Он грустно вздыхает, машет рукой:

— Идет, ползет, Передвигается. В театре — тоска, мертвечина, болото. Распределяют разные блага. Квартиры, звания и медали. О творчестве никто и не думает. Втянули тут меня в одну пьеску, какая-то пустопорожняя дичь. Но объясняют, что надо ставить, Автор все-таки из соцлагеря, в общем, народно-демократический. Ну и мыкаемся. Актеры — холопы,

— А кто ее ставит?

— Ну, кто у нас ставит? Венька Цыганков, разумеется. По Сеньке — Венька, О чем говорить? Мрак или морок, как вам угодно. Поверьте уж старому актеру.

*********************

Я мало знал драматурга Блинова, помню длинного нескладного парня, всегда озабоченного, шутившего нехотя и отделывавшегося от вопросов бессодержательными фразами. Пьесы его были с мрачной начинкой, за ними угадывалась трудная, смутная и, в общем, безрадостная жизнь. Сделаны они были топорно, но не равнодушной рукой. Режим был готов его обласкать, его и ставили и печатали, он был вполне социально близок и все-таки своим он не стал. Мешал его стойкий пессимизм. Однажды он бросился под поезд, Дома обнаружили пепел — он сжег и черновики, и рукописи, сжег издания опубликованных пьес. К своим кремированным сочинениям приложил он записку: «Прошу забыть меня. Считайте, что не было такого на свете». Что означала эта просьба и эта смерть? Зов или вызов? И что тут — смирение или проклятие? Все поахали, но желание выполнили. Через месяц уже никто не помнил о том, что он между нами жил.

**********************

Не будем отказываться от надежды. Тем более давно установлено, что надежда умирает последней, предварительно похоронив надеявшихся. И все же не будем ее терять. Вспомним про то, как один аббат грустно спрашивал у другого: «Доживем ли мы до прекрасного дня, когда отменят обет целомудрия?» Второй аббат утешил приятеля: «Мы с тобой вряд ли доживем, но наши дети — наверняка».

************************

Дожили до веселых времен обнародованных тайн и сорванных покровов. Опубликовано письмо Фурманова Чапаеву — комиссар клеймит командира за «низость», «трусость» и подлые приставания к жене комиссара пулеметчице Анке (называет он ее уважительно Анной Никитичной). Кстати, ее я успел увидеть — была очень толста, очень невежественна, косноязычна, но добродушна.

## Материалы

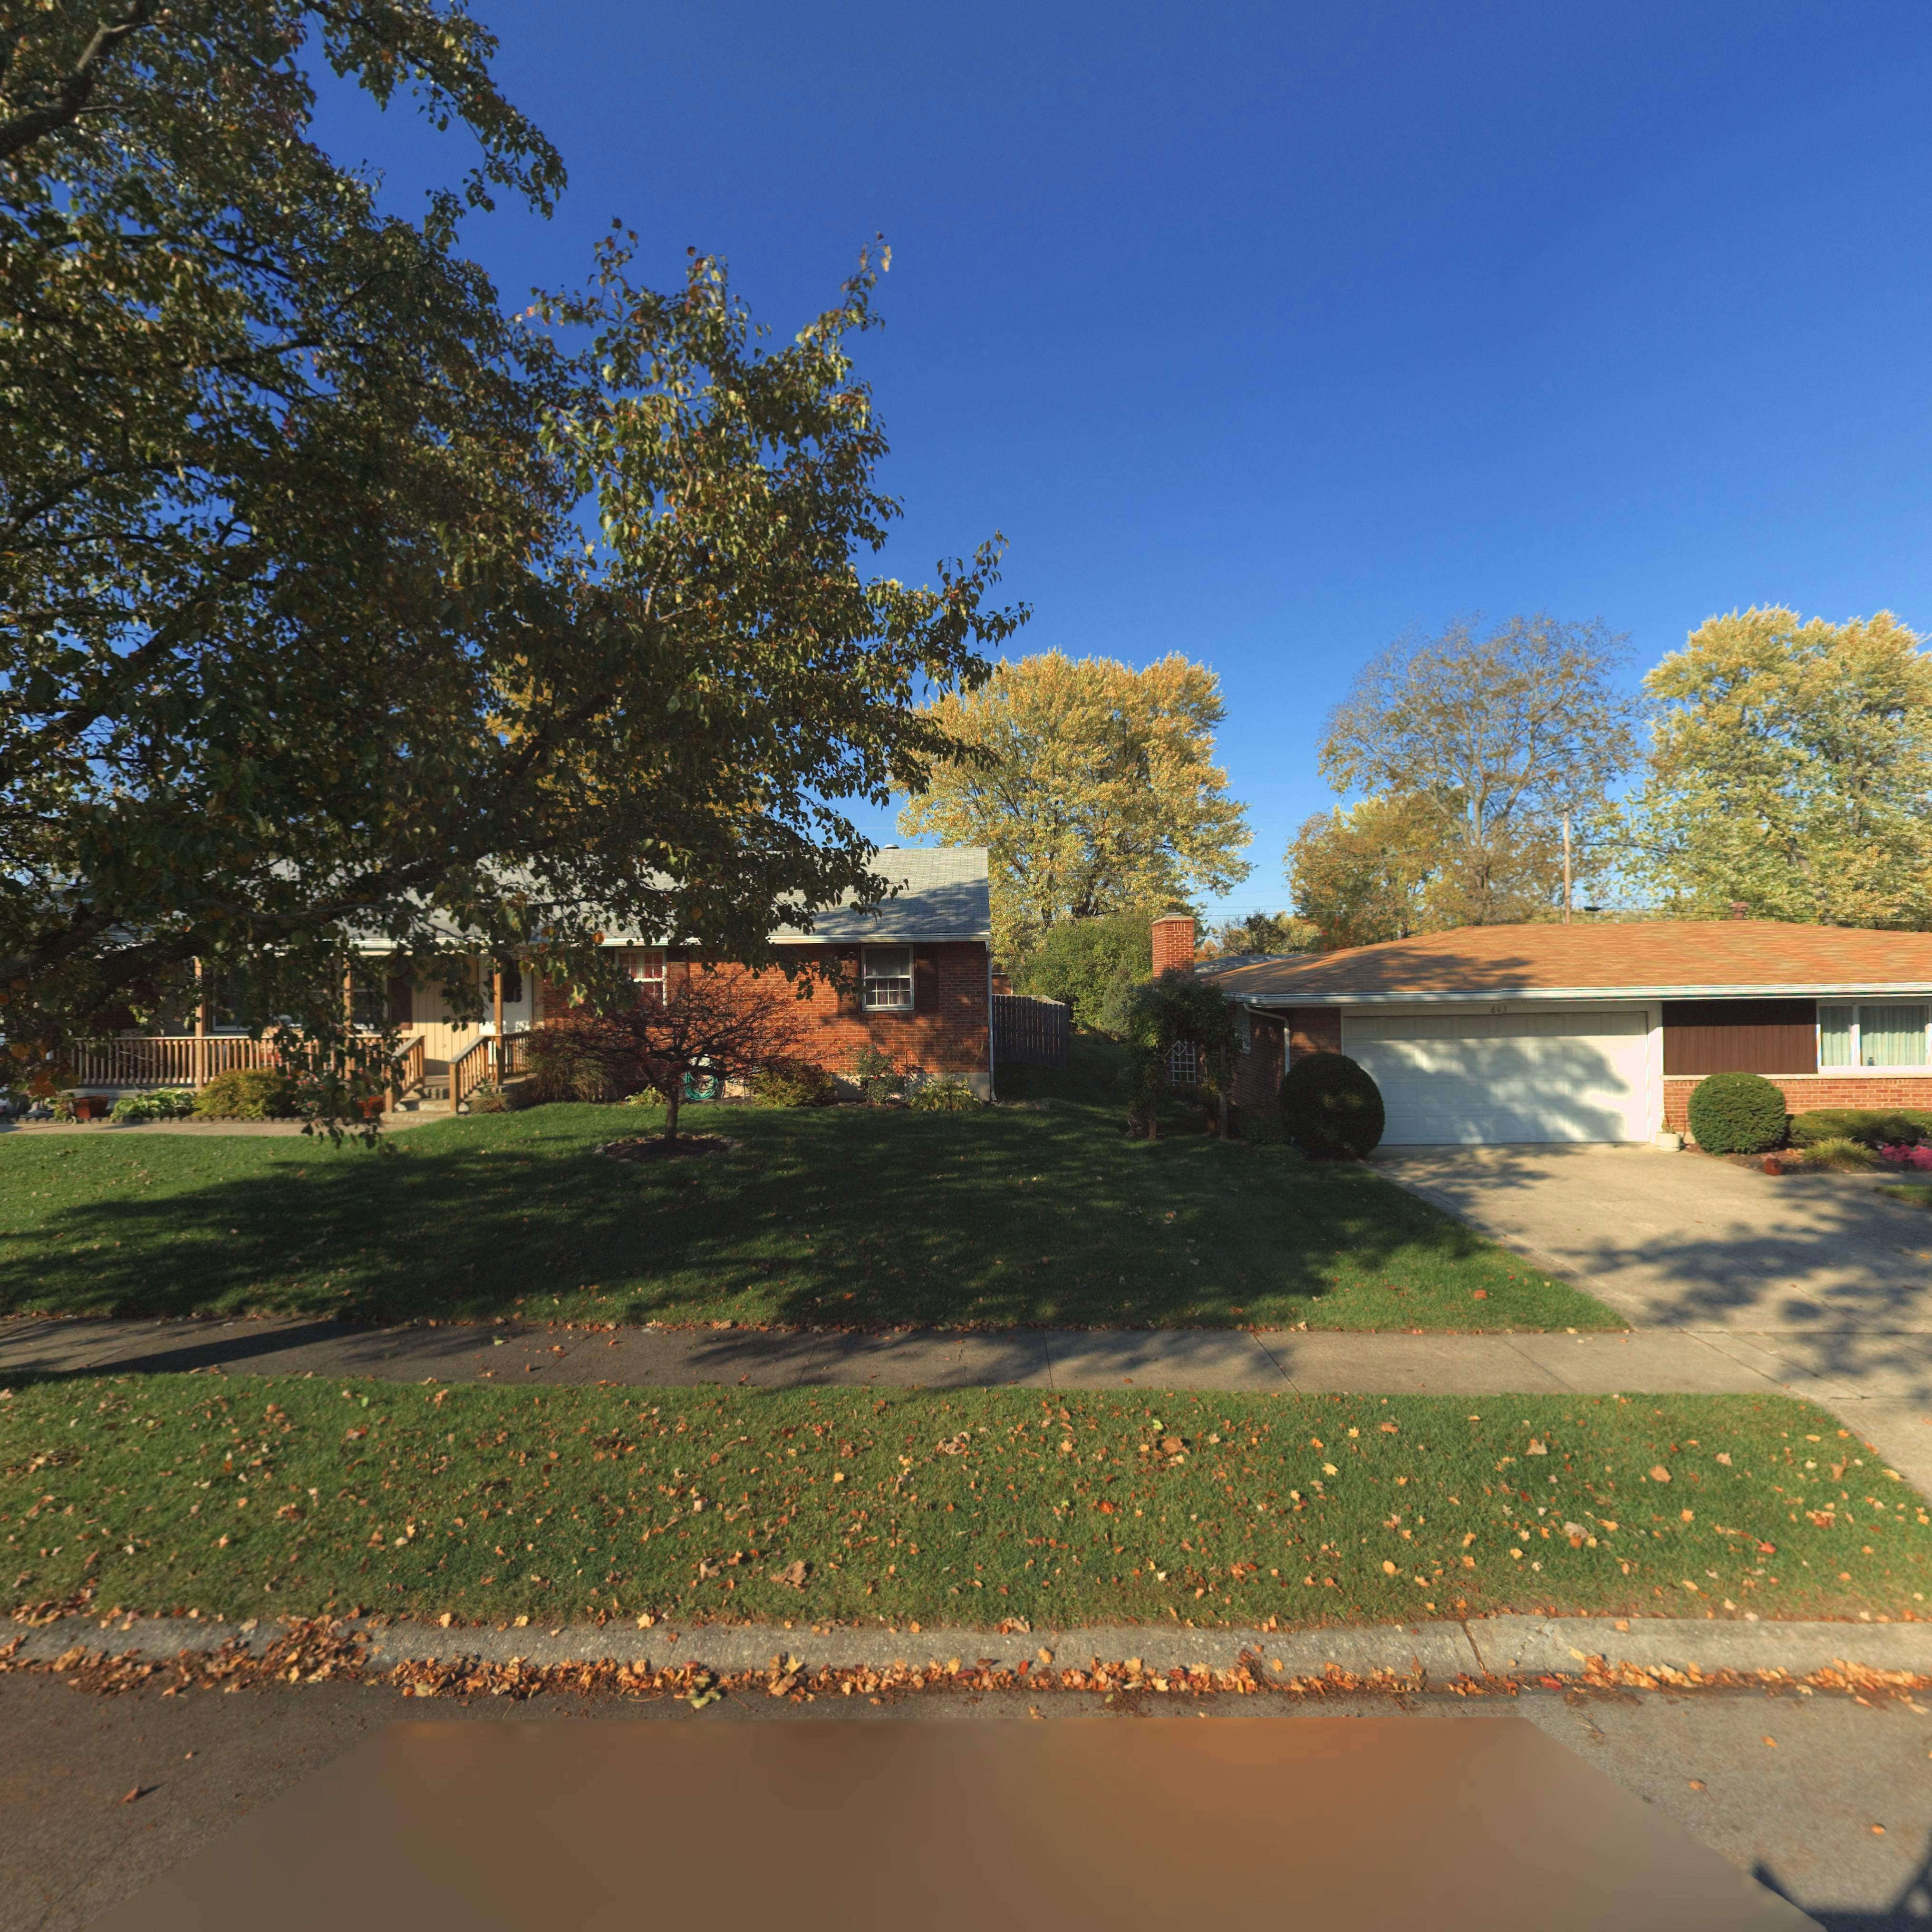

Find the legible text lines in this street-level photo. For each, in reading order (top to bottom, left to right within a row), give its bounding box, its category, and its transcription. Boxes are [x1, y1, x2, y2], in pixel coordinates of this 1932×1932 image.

[1490, 1005, 1507, 1014] StreetNumber: 643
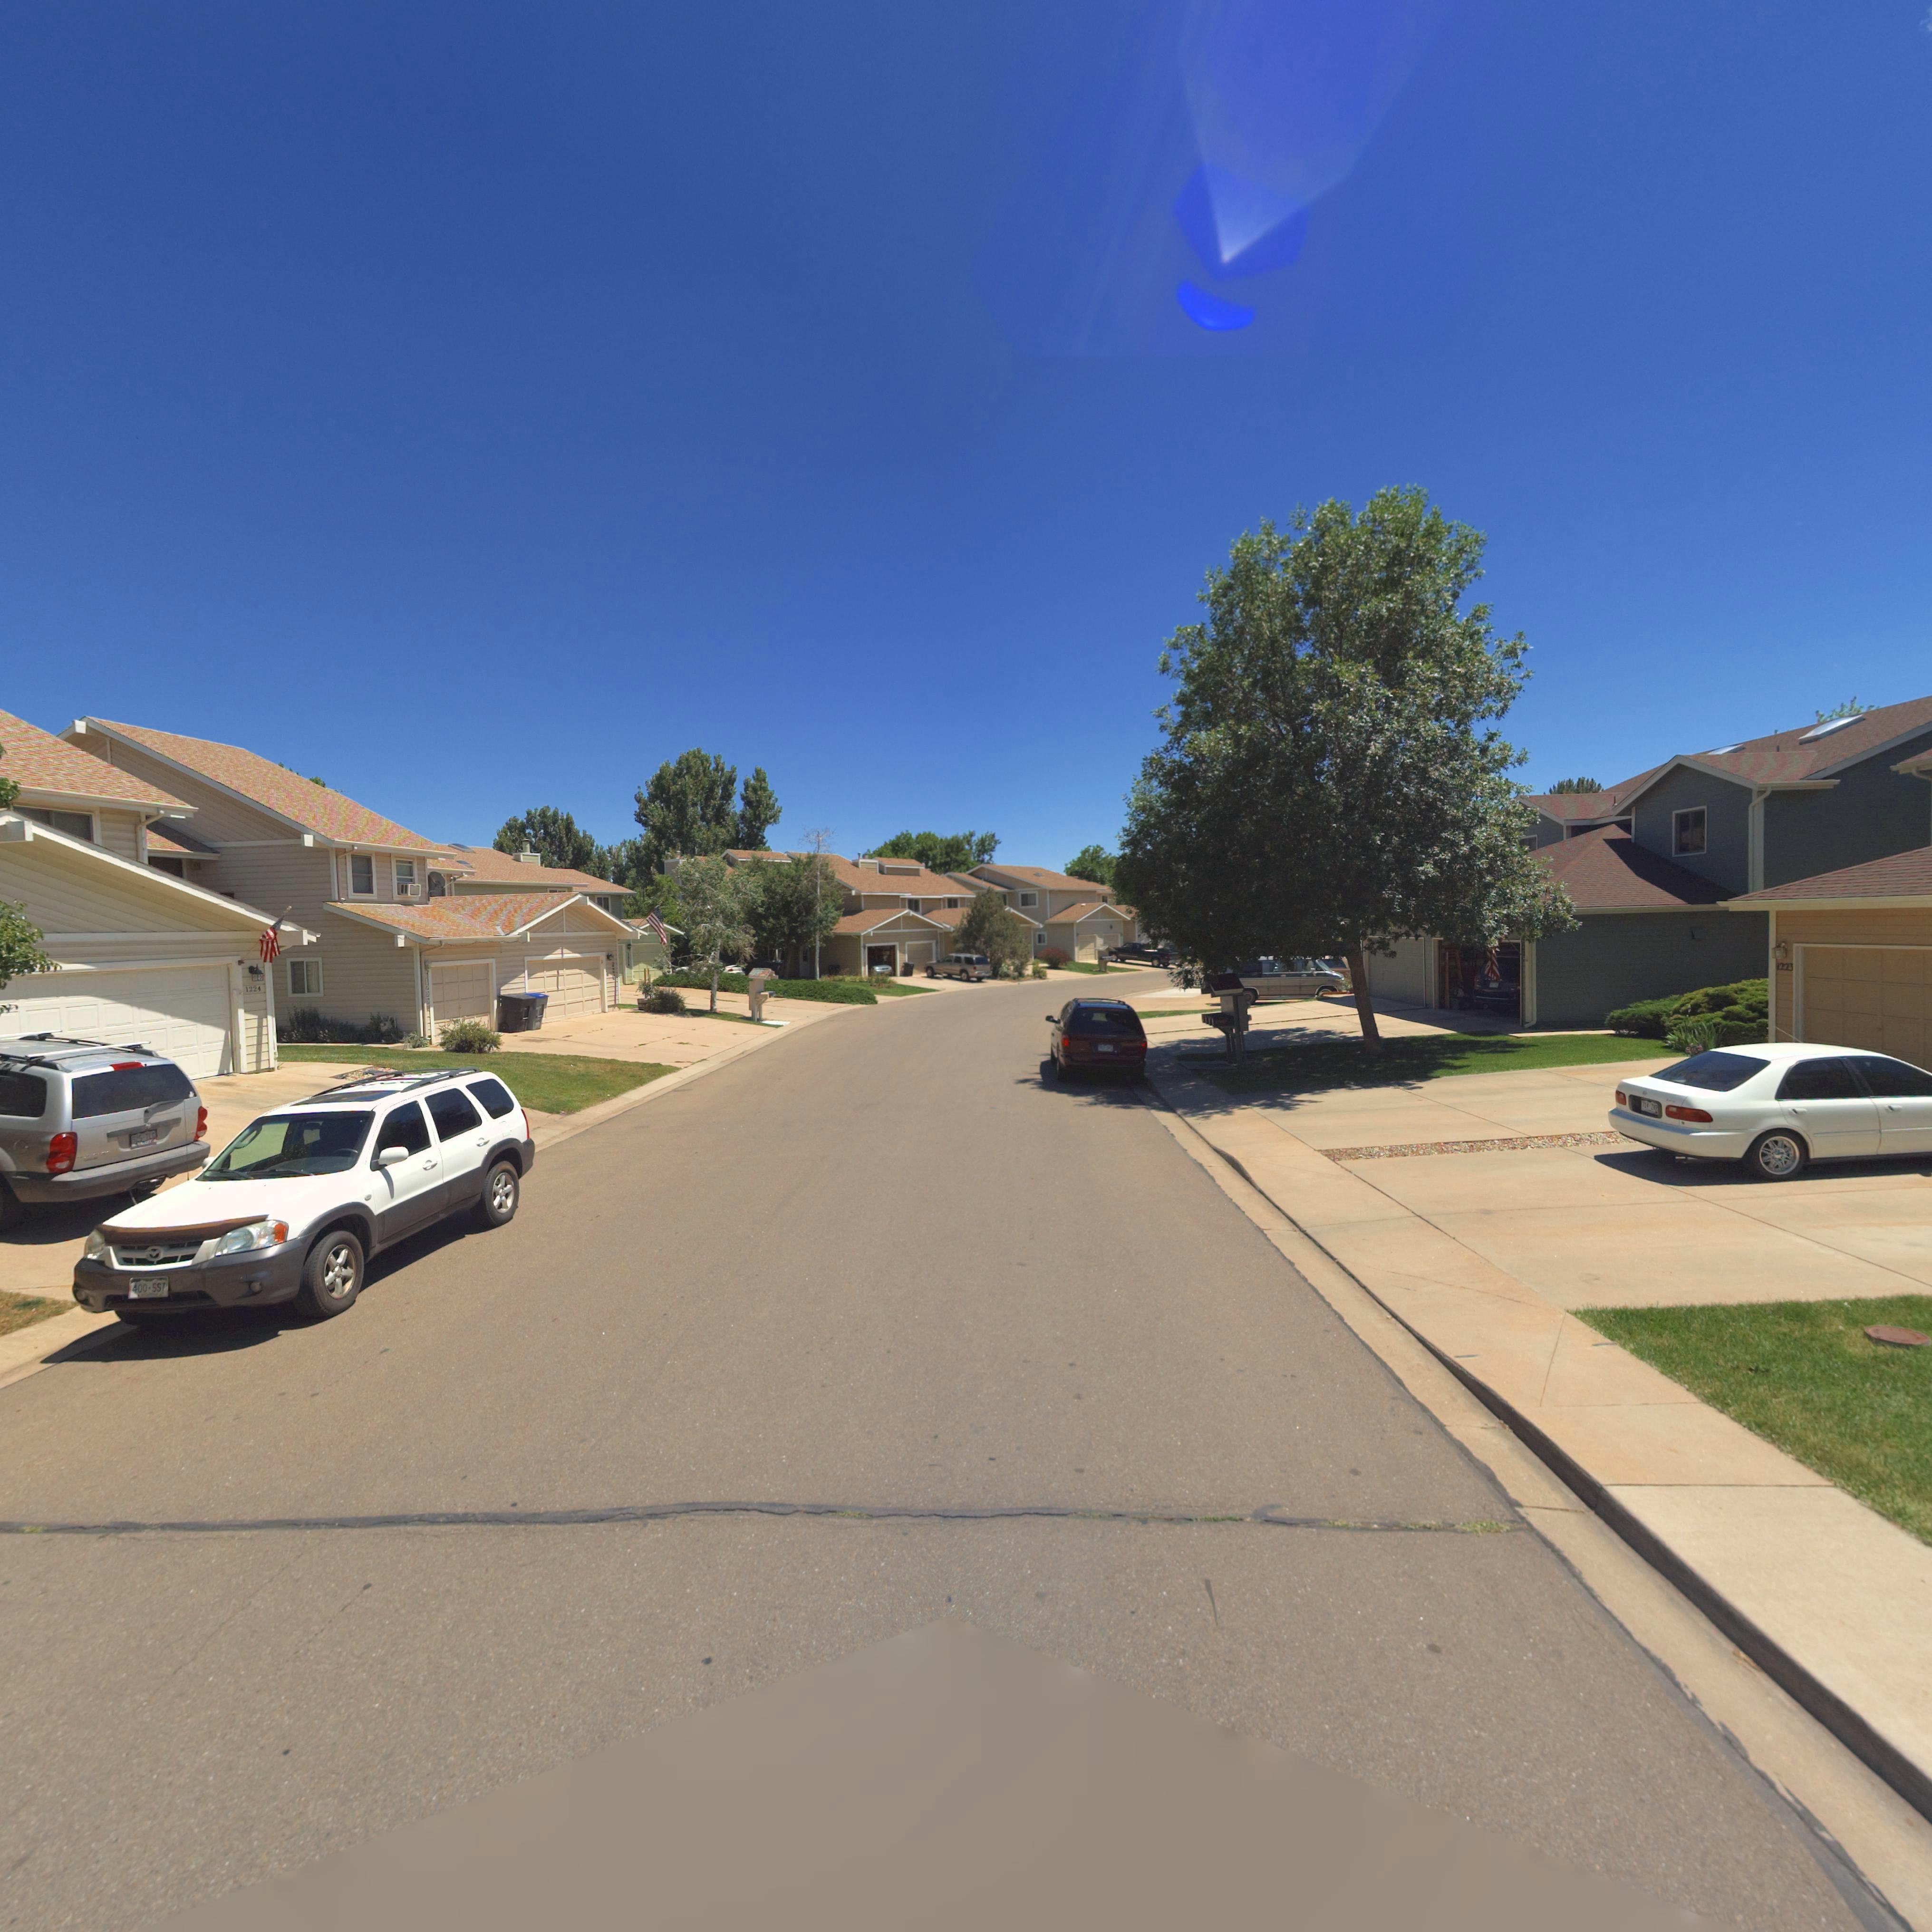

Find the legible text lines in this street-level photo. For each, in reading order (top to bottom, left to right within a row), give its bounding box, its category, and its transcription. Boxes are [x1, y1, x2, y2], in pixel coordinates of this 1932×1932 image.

## Задание
Повторите без изменений часть фрагмента между словами «Не будем отказываться» и «косноязычна, но добродушна.» включительно. Опирайтесь только на приведённый фрагмент.

## Ответ
Не будем отказываться от надежды. Тем более давно установлено, что надежда умирает последней, предварительно похоронив надеявшихся. И все же не будем ее терять. Вспомним про то, как один аббат грустно спрашивал у другого: «Доживем ли мы до прекрасного дня, когда отменят обет целомудрия?» Второй аббат утешил приятеля: «Мы с тобой вряд ли доживем, но наши дети — наверняка».

************************

Дожили до веселых времен обнародованных тайн и сорванных покровов. Опубликовано письмо Фурманова Чапаеву — комиссар клеймит командира за «низость», «трусость» и подлые приставания к жене комиссара пулеметчице Анке (называет он ее уважительно Анной Никитичной). Кстати, ее я успел увидеть — была очень толста, очень невежественна, косноязычна, но добродушна.